> _Job item_
Filter the entries below, keeping only lines with the word "putea".

Stored data entries:
● ● ● ● ● ● ●

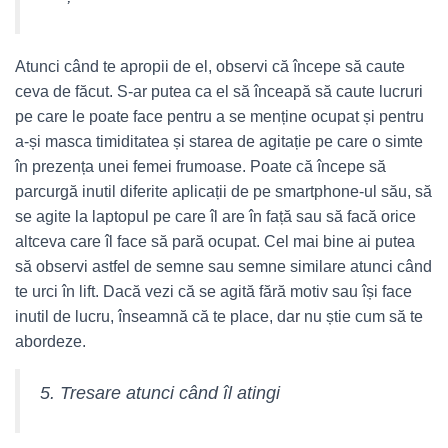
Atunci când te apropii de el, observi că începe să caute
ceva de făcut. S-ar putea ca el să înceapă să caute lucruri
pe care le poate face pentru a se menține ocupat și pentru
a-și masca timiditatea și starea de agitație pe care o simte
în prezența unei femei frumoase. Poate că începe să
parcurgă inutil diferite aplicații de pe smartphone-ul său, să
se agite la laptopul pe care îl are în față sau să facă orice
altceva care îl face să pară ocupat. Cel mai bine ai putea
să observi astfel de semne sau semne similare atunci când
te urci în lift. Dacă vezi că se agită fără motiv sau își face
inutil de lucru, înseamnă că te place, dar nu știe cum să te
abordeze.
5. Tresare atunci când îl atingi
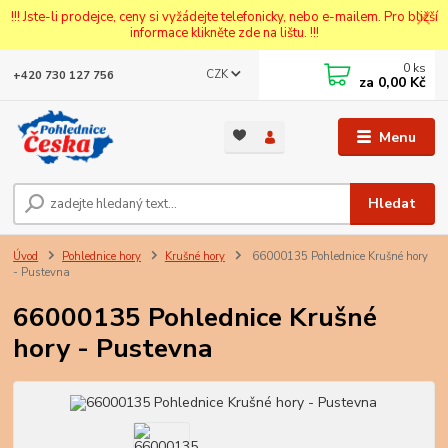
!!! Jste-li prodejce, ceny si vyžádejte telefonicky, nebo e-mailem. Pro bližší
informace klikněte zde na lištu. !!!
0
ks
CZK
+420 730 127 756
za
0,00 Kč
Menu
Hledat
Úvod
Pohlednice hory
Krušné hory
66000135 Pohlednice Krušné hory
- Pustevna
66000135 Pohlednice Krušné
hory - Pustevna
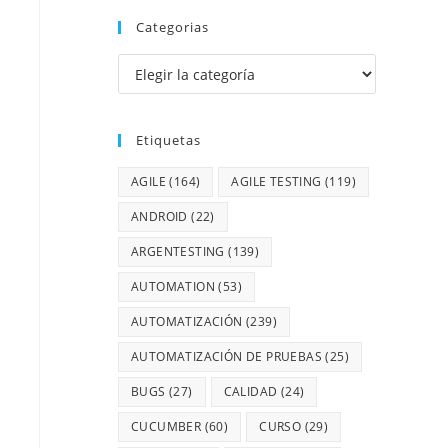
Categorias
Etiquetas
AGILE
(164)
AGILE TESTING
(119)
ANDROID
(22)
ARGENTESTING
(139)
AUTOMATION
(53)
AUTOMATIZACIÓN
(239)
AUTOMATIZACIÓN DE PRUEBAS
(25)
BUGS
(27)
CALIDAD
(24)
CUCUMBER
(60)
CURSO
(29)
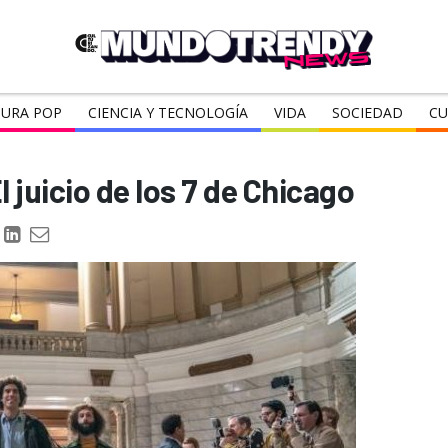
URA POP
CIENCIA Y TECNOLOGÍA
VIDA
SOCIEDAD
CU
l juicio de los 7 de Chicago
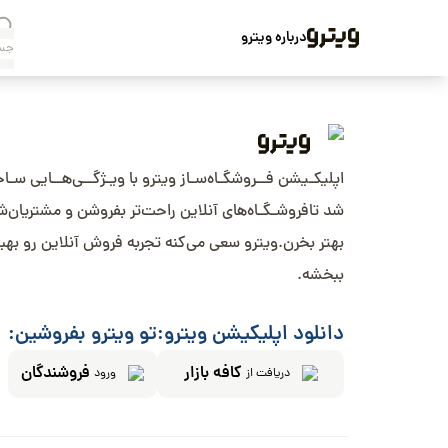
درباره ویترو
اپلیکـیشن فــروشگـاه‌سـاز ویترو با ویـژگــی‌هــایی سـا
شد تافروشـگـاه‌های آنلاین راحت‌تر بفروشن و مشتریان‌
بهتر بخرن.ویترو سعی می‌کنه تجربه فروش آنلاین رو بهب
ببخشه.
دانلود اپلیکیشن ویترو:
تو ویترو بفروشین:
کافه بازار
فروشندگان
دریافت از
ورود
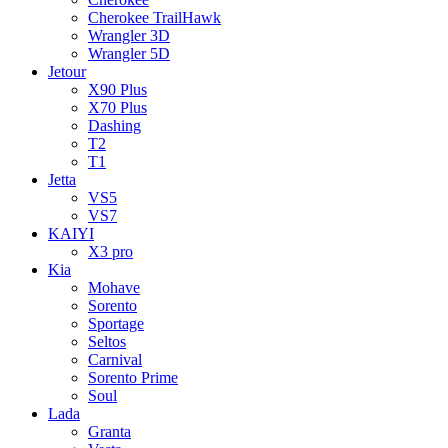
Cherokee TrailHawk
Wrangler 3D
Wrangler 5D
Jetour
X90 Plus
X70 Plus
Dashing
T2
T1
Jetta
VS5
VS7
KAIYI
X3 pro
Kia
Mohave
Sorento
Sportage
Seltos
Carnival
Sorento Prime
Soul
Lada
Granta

● ● ● ● ● ● ●

> _Task solution_
ceva de făcut. S-ar putea ca el să înceapă să caute lucruri
altceva care îl face să pară ocupat. Cel mai bine ai putea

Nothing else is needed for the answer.